Dati di partenza
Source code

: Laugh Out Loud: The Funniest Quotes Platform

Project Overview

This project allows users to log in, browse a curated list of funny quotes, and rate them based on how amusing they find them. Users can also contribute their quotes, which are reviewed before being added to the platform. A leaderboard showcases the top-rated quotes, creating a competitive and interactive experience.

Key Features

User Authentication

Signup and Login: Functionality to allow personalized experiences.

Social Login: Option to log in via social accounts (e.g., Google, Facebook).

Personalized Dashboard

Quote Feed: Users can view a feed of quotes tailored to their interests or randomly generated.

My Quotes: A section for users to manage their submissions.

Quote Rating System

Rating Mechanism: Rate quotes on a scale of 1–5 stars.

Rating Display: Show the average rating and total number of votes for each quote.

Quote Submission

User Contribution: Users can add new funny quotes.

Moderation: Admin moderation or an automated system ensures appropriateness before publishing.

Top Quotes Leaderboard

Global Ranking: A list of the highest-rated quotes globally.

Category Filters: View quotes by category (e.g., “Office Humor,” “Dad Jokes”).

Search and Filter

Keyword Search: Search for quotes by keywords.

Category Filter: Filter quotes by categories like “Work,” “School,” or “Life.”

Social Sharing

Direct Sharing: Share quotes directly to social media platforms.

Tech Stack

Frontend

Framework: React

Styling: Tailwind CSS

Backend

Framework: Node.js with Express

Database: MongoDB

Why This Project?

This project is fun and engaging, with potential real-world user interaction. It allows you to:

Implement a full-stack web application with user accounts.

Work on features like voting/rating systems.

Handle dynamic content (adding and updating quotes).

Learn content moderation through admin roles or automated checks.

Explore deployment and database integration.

*CONSEGNA*: Quali righe delle voci qui sopra contengono la parola "Framework"? Elencale tutte.

*RISPOSTA*:
Framework: React
Framework: Node.js with Express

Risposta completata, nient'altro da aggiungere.